Mahsa Amini, ailesini görmeye gittiği Tahran’da saçının bir kısmı göründüğü gerekçesiyle ahlak polisi tarafından gözaltına alındıktan sonra işkenceyle öldürüldü.
Amini’nin ölümü ardından başta kadınlar olmak üzere halk sokaklara indi. 6 gündür devam eden eylemlerde 10’a yakın eylemci katledilirken, yüzlerce kişi yaralandı ve İran güçleri tarafından kaçırıldı. İran Kürdistan’ın en büyük kenti olan Kirmanşah’taki eylemlere aktif olarak katılan ve güvenlik nedeniyle adını değiştirdiği Kürt kadın aktivist Raşin, İran da büyük bir öfkenin hakim olduğunu söyledi.
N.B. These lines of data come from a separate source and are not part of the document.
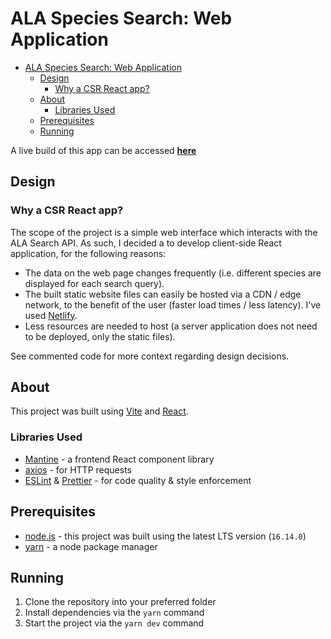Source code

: # ALA Species Search: Web Application

- [ALA Species Search: Web Application](#ala-species-search-web-application)
  - [Design](#design)
    - [Why a CSR React app?](#why-a-csr-react-app)
  - [About](#about)
    - [Libraries Used](#libraries-used)
  - [Prerequisites](#prerequisites)
  - [Running](#running)

A live build of this app can be accessed **[here](https://brave-golick-4599a2.netlify.app/)**

## Design

### Why a CSR React app?

The scope of the project is a simple web interface which interacts with the ALA Search API. As such, I decided a to develop client-side React application, for the following reasons:

- The data on the web page changes frequently (i.e. different species are displayed for each search query).
- The built static website files can easily be hosted via a CDN / edge network, to the benefit of the user (faster load times / less latency). I've used [Netlify](https://netlify.com).
- Less resources are needed to host (a server application does not need to be deployed, only the static files).

See commented code for more context regarding design decisions.

## About

This project was built using [Vite](https://vitejs.dev/) and [React](https://reactjs.org/).

### Libraries Used

- [Mantine](https://mantine.dev/) - a frontend React component library
- [axios](https://github.com/axios/axios) - for HTTP requests
- [ESLint](https://eslint.org/) & [Prettier](https://prettier.io/) - for code quality & style enforcement

## Prerequisites

- [node.js](https://nodejs.org/en/download/) - this project was built using the latest LTS version (`16.14.0`)
- [yarn](https://yarnpkg.com/getting-started/install) - a node package manager

## Running

1. Clone the repository into your preferred folder
2. Install dependencies via the `yarn` command
3. Start the project via the `yarn dev` command
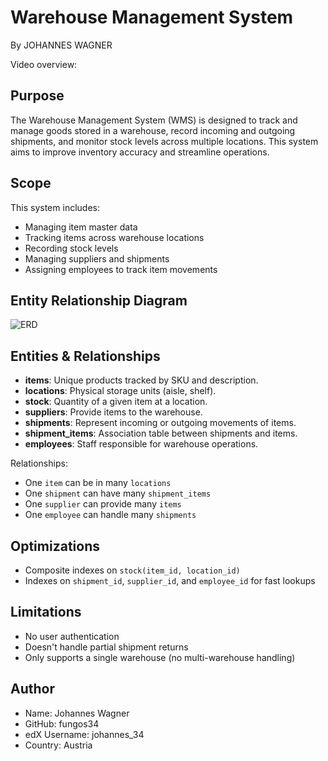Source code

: # Warehouse Management System

By JOHANNES WAGNER

Video overview: <URL HERE>

## Purpose
The Warehouse Management System (WMS) is designed to track and manage goods stored in a warehouse, record incoming and outgoing shipments, and monitor stock levels across multiple locations. This system aims to improve inventory accuracy and streamline operations.

## Scope
This system includes:
- Managing item master data
- Tracking items across warehouse locations
- Recording stock levels
- Managing suppliers and shipments
- Assigning employees to track item movements

## Entity Relationship Diagram
![ERD](erd.png)

## Entities & Relationships

- **items**: Unique products tracked by SKU and description.
- **locations**: Physical storage units (aisle, shelf).
- **stock**: Quantity of a given item at a location.
- **suppliers**: Provide items to the warehouse.
- **shipments**: Represent incoming or outgoing movements of items.
- **shipment_items**: Association table between shipments and items.
- **employees**: Staff responsible for warehouse operations.

Relationships:
- One `item` can be in many `locations`
- One `shipment` can have many `shipment_items`
- One `supplier` can provide many `items`
- One `employee` can handle many `shipments`

## Optimizations
- Composite indexes on `stock(item_id, location_id)`
- Indexes on `shipment_id`, `supplier_id`, and `employee_id` for fast lookups

## Limitations
- No user authentication
- Doesn't handle partial shipment returns
- Only supports a single warehouse (no multi-warehouse handling)

## Author
- Name: Johannes Wagner
- GitHub: fungos34
- edX Username: johannes_34
- Country: Austria
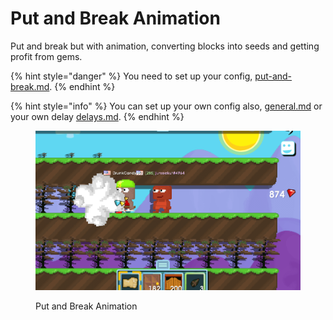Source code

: # Put and Break Animation

Put and break but with animation, converting blocks into seeds and getting profit from gems.

{% hint style="danger" %}
You need to set up your config, [put-and-break.md](../customizing-your-configuration/customizable-configuration/options/put-and-break.md "mention").
{% endhint %}

{% hint style="info" %}
You can set up your own config also, [general.md](../customizing-your-configuration/customizable-configuration/general.md "mention") or your own delay [delays.md](../customizing-your-configuration/customizable-configuration/delays.md "mention").
{% endhint %}

<figure><img src="../.gitbook/assets/Put and Break Animation.gif" alt=""><figcaption><p>Put and Break Animation</p></figcaption></figure>

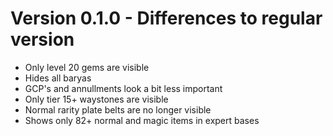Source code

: # Version 0.1.0 - Differences to regular version

- Only level 20 gems are visible  
- Hides all baryas  
- GCP's and annullments look a bit less important  
- Only tier 15+ waystones are visible  
- Normal rarity plate belts are no longer visible  
- Shows only 82+ normal and magic items in expert bases  
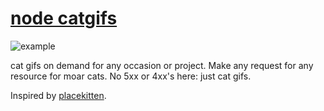 # [node catgifs](http://lo.no.de)

![example](http://lo.no.de)

cat gifs on demand for any occasion or project. Make any request for any resource for moar cats. No 5xx or 4xx's here: just cat gifs.

Inspired by [placekitten](http://placekitten.com).
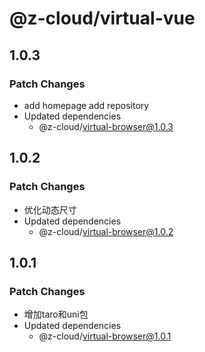 # @z-cloud/virtual-vue

## 1.0.3

### Patch Changes

- add homepage add repository
- Updated dependencies
  - @z-cloud/virtual-browser@1.0.3

## 1.0.2

### Patch Changes

- 优化动态尺寸
- Updated dependencies
  - @z-cloud/virtual-browser@1.0.2

## 1.0.1

### Patch Changes

- 增加taro和uni包
- Updated dependencies
  - @z-cloud/virtual-browser@1.0.1
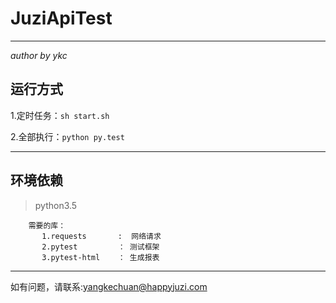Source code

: # JuziApiTest #

----------
_author by ykc_

## 运行方式 ##


 1.定时任务：`sh start.sh`

 2.全部执行：`python py.test`


----------

## 环境依赖 ##

> python3.5        
        
        需要的库：
           1.requests       :  网络请求
           2.pytest         ： 测试框架
           3.pytest-html    ： 生成报表

----------

如有问题，请联系:yangkechuan@happyjuzi.com

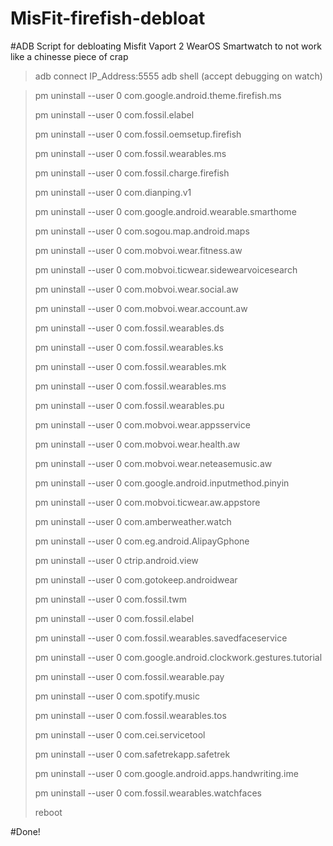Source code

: # MisFit-firefish-debloat
#ADB Script for debloating Misfit Vaport 2 WearOS Smartwatch to not work like a chinesse piece of crap 

>adb connect IP_Address:5555
>adb shell 
>(accept debugging on watch)

>pm uninstall --user 0 com.google.android.theme.firefish.ms 
>
>pm uninstall --user 0 com.fossil.elabel
>
>pm uninstall --user 0 com.fossil.oemsetup.firefish
>
>pm uninstall --user 0 com.fossil.wearables.ms
>
>pm uninstall --user 0 com.fossil.charge.firefish
>
>pm uninstall --user 0 com.dianping.v1   
>
>pm uninstall --user 0 com.google.android.wearable.smarthome
>
>pm uninstall --user 0 com.sogou.map.android.maps
>
>pm uninstall --user 0 com.mobvoi.wear.fitness.aw
>
>pm uninstall --user 0 com.mobvoi.ticwear.sidewearvoicesearch
>
>pm uninstall --user 0 com.mobvoi.wear.social.aw
>
>pm uninstall --user 0 com.mobvoi.wear.account.aw
>
>pm uninstall --user 0 com.fossil.wearables.ds
>
>pm uninstall --user 0 com.fossil.wearables.ks
>
>pm uninstall --user 0 com.fossil.wearables.mk
>
>pm uninstall --user 0 com.fossil.wearables.ms
>
>pm uninstall --user 0 com.fossil.wearables.pu
>
>pm uninstall --user 0 com.mobvoi.wear.appsservice
>
>pm uninstall --user 0 com.mobvoi.wear.health.aw
>
>pm uninstall --user 0 com.mobvoi.wear.neteasemusic.aw
>
>pm uninstall --user 0 com.google.android.inputmethod.pinyin
>
>pm uninstall --user 0 com.mobvoi.ticwear.aw.appstore
>
>pm uninstall --user 0 com.amberweather.watch
>
>pm uninstall --user 0 com.eg.android.AlipayGphone
>
>pm uninstall --user 0 ctrip.android.view
>
>pm uninstall --user 0 com.gotokeep.androidwear
>
>pm uninstall --user 0 com.fossil.twm
>
>pm uninstall --user 0 com.fossil.elabel
>
>pm uninstall --user 0 com.fossil.wearables.savedfaceservice
>
>pm uninstall --user 0 com.google.android.clockwork.gestures.tutorial
>
>pm uninstall --user 0 com.fossil.wearable.pay
>
>pm uninstall --user 0 com.spotify.music
>
>pm uninstall --user 0 com.fossil.wearables.tos
>
>pm uninstall --user 0 com.cei.servicetool
>
>pm uninstall --user 0 com.safetrekapp.safetrek
>
>pm uninstall --user 0 com.google.android.apps.handwriting.ime
>
>pm uninstall --user 0 com.fossil.wearables.watchfaces
>
>reboot
>

#Done!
‘Öfke durumu anlatan en uygun kelime’
Kirmanşah’ta devam eden eylemleri ve kentin atmosferini Mezopotamya Ajansı’ndan Gözde Çağrı Özköse’ye anlatan Raşin, şunları dile getirdi:
Kürdistan ve İran halkının durumunu anlatmak için en uygun kelime öfke. Çok büyük ve korkunç bir trajedi yaşandı. Bu durum bizlerde büyük bir öfkeye neden oldu. Jîna Amini, masum bir insan, bir Kürt kadını, saçının bir kısmı görünüyor diye ahlak polisi tarafından işkenceyle öldürüldü. Kürtler her zaman İran’daki eylemlerde başı çekmiştir. Daha önce ekonomik kriz nedeniyle, yüksek fiyatlar ve yoksulluğa karşı eylemlerde de başı Kürtler çekerdi. Ama bu sefer durum çok farklı. Çok büyük bir öfke var ve sokaktaki hareket çok güçlü. Bu öfke her şeyden önce zorunlu başörtü ve İranlı kadınların statüsünün verilmemesine karşı. Bu eylemlerde farklı olan bir şey daha var. Daha önceden kadınların neyle karşı karşıya olduğu üzerine pek kafa yormayan erkekler de kadınların taleplerini destekliyor ve sokakta kadınlarla omuz omuza. Ortak tek amaç Molla rejimini devirmek.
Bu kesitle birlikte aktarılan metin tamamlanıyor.